Using Microfluidics to Study Magnetotactic Bacteria

Abstract

The purpose of this thesis was to investigate the swimming behavior of magnetotactic bacteria 1) in flow conditions and 2) in porous media; and further 3) to exploit their unique characteristics towards bio-actuation of small droplets. Bacteria are found in every habitable niche on Earth. In their planktonic lifestyle they often inhabit dynamic environments where their motility is influenced by flow and the proximity to different surfaces. Recently, considerable interest has been demonstrated in the use of bacteria to perform complex tasks, such as carrying cargo for targeted drug delivery.
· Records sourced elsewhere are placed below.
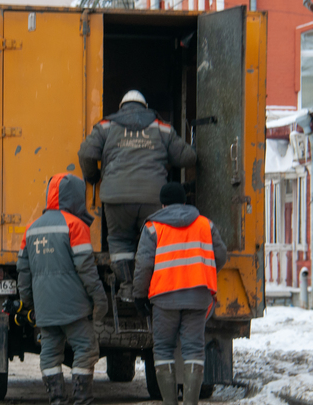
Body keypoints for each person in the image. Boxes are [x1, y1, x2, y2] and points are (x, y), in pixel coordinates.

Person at [78, 90, 197, 302]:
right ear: (146, 106)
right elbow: (187, 157)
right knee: (151, 242)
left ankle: (126, 288)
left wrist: (93, 177)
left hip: (116, 198)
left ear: (121, 106)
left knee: (119, 240)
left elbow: (86, 153)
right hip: (153, 198)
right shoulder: (162, 127)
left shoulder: (106, 126)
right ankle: (154, 287)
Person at [17, 173, 108, 405]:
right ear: (76, 196)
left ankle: (57, 400)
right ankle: (81, 399)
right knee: (86, 348)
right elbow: (86, 269)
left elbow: (23, 272)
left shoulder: (31, 229)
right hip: (74, 307)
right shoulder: (75, 226)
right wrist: (99, 297)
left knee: (49, 352)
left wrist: (28, 302)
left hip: (45, 307)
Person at [133, 182, 227, 405]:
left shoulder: (153, 227)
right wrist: (204, 272)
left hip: (165, 298)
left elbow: (144, 264)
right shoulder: (206, 224)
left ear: (163, 204)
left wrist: (139, 295)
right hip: (198, 297)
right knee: (194, 348)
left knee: (163, 348)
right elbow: (221, 254)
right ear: (185, 202)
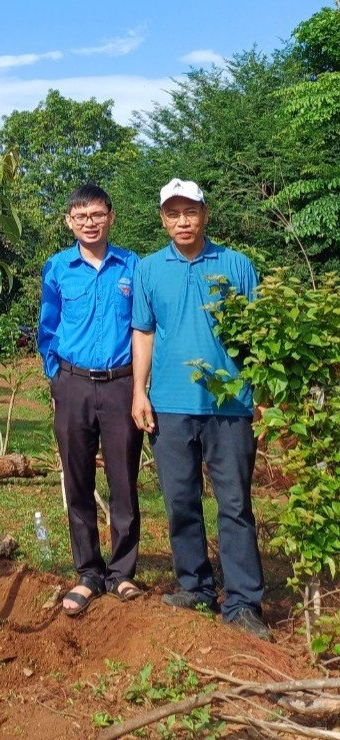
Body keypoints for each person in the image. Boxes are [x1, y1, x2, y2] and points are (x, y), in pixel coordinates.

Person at [131, 179, 269, 641]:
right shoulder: (150, 270)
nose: (182, 221)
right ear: (163, 220)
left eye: (190, 212)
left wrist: (262, 395)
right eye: (173, 214)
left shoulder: (236, 265)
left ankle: (245, 601)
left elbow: (256, 335)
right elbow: (144, 333)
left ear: (205, 214)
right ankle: (195, 586)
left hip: (229, 404)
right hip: (170, 405)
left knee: (235, 504)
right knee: (180, 500)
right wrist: (138, 391)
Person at [38, 184, 143, 617]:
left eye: (97, 214)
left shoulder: (132, 266)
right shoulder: (57, 268)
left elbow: (144, 326)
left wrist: (140, 385)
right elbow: (47, 324)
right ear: (69, 221)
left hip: (121, 386)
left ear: (110, 217)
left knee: (123, 480)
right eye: (81, 216)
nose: (89, 222)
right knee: (77, 480)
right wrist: (56, 376)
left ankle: (122, 572)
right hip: (74, 385)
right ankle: (88, 571)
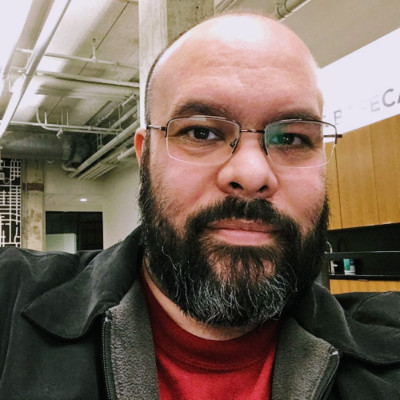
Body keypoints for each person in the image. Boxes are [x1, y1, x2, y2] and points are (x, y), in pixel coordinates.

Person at [0, 12, 399, 400]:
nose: (252, 173)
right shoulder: (10, 303)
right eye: (201, 132)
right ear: (145, 156)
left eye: (291, 138)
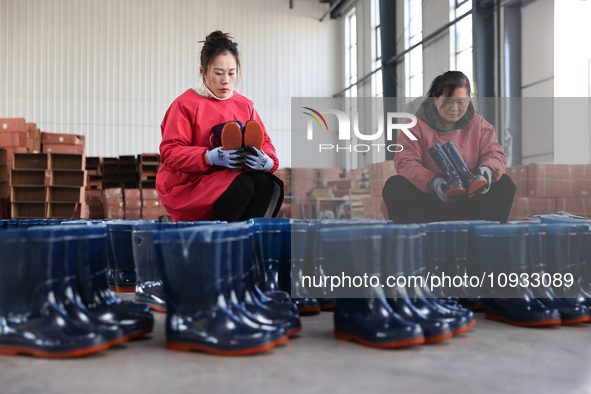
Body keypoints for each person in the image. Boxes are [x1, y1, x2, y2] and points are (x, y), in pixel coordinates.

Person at [156, 31, 283, 222]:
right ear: (202, 71)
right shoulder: (185, 105)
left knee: (266, 183)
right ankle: (216, 240)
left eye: (231, 73)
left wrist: (268, 161)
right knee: (243, 184)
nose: (226, 80)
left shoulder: (245, 105)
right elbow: (170, 153)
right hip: (190, 185)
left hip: (228, 178)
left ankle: (246, 239)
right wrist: (208, 157)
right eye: (218, 73)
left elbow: (264, 141)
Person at [382, 71, 516, 224]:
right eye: (447, 101)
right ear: (435, 99)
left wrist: (488, 171)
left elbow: (494, 153)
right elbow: (405, 162)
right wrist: (433, 181)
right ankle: (417, 240)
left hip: (471, 200)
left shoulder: (479, 125)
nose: (454, 108)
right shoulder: (414, 126)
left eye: (461, 102)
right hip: (432, 201)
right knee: (395, 185)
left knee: (505, 184)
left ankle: (485, 237)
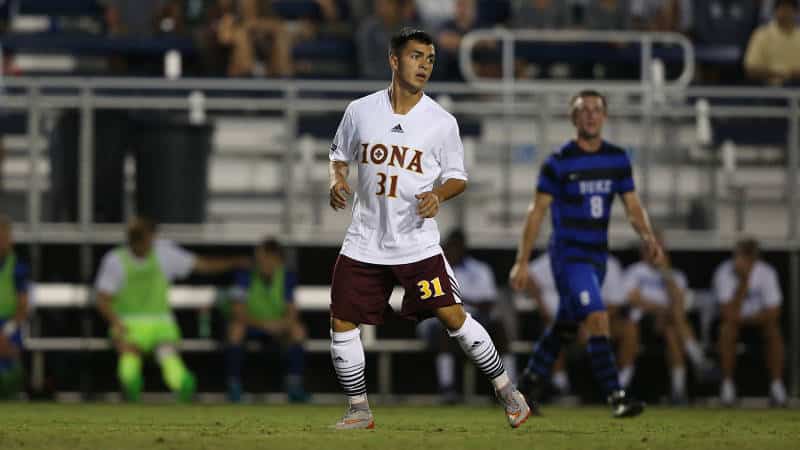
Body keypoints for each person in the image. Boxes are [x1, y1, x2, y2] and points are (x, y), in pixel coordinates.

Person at [328, 27, 530, 430]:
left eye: (431, 59)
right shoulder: (360, 110)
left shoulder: (441, 121)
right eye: (417, 56)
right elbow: (338, 154)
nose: (424, 65)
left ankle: (509, 392)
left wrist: (439, 194)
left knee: (454, 318)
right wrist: (337, 181)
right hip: (365, 238)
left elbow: (459, 177)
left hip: (415, 243)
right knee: (341, 321)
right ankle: (359, 410)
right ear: (394, 60)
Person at [509, 89, 664, 418]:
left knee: (566, 325)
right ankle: (616, 395)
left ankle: (524, 391)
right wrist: (522, 261)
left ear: (604, 116)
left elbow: (632, 204)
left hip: (598, 258)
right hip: (569, 256)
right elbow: (536, 212)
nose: (591, 115)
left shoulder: (617, 158)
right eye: (584, 110)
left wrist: (648, 236)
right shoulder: (559, 161)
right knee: (597, 317)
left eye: (596, 109)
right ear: (573, 118)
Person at [94, 216, 250, 402]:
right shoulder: (115, 260)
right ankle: (132, 389)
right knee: (129, 356)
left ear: (152, 237)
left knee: (167, 354)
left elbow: (202, 265)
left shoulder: (163, 253)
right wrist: (115, 323)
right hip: (128, 322)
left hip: (160, 321)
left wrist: (234, 262)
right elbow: (103, 299)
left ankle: (182, 387)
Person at [418, 229, 515, 404]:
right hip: (439, 321)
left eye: (457, 247)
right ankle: (447, 389)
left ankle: (508, 386)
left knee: (499, 328)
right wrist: (460, 303)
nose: (453, 251)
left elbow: (488, 302)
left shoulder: (480, 269)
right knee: (445, 327)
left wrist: (458, 301)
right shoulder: (434, 269)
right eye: (450, 247)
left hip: (475, 317)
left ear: (464, 248)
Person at [622, 231, 713, 403]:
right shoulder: (635, 271)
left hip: (669, 322)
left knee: (672, 331)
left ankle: (678, 391)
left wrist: (665, 272)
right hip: (643, 321)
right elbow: (633, 299)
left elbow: (680, 300)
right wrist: (661, 309)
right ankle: (697, 358)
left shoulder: (675, 275)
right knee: (674, 315)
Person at [526, 253, 626, 397]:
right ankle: (561, 387)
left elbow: (615, 304)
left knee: (626, 329)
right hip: (563, 321)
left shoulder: (607, 263)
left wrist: (589, 321)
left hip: (597, 321)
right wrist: (543, 308)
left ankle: (618, 387)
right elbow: (528, 275)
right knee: (553, 330)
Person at [224, 238, 309, 403]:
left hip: (277, 325)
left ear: (278, 259)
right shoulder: (244, 274)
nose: (263, 263)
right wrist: (263, 324)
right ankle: (234, 386)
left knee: (298, 330)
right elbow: (237, 311)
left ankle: (294, 386)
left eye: (268, 259)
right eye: (260, 258)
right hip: (252, 324)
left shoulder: (286, 277)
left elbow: (292, 313)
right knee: (235, 329)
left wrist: (281, 324)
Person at [713, 237, 786, 407]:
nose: (743, 259)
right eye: (741, 255)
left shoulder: (767, 272)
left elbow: (774, 313)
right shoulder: (724, 272)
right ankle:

Magnetotactic bacteria (MTB) found in both freshwater and marine environments can orient to, and swim along, the geomagnetic field lines, a behavior called magnetotaxis. While foraging in their native habitats, their ultimate swimming path originates from the competition between magnetotaxis and hydrodynamic influences related to flow and nearby surfaces. MTB have advantages over other bacteria as microbiorobots for controlled transport due to their motility and steerability. However, how MTB interact with complex environments in aquatic environments has remained poorly defined. Therefore, to better exploit the abilities of MTB for in vivo applications, understanding their behavior in relevant environments is crucial. By using microfluidics and microscopy techniques, I have demonstrated in this thesis that magnetotaxis enables directed motion of Magnetospirillum magneticum over long distances in flow conditions relevant to both aquatic environments and biomedical applications. These MTB can overcome higher flow velocities when directed to swim perpendicular to the flow as compared to upstream. In addition, I showed that magnetotaxis enables MTB to migrate effectively through both homogenous and heterogeneous porous micromodels, interacting with obstacles and overcoming tortuous flow fields. These results bring new insight into MTB navigation in environments similar to their natural habitats, and their potential in vivo applications as microbiorobots. Lastly, I have presented a biologically-driven magnetic actuation of droplets on a superhydrophobic surface using MTB. With magnetotaxis for navigation, it is possible to harness MTB to transport microdroplets, thus suggesting their potential for lab-on-a-chip applications.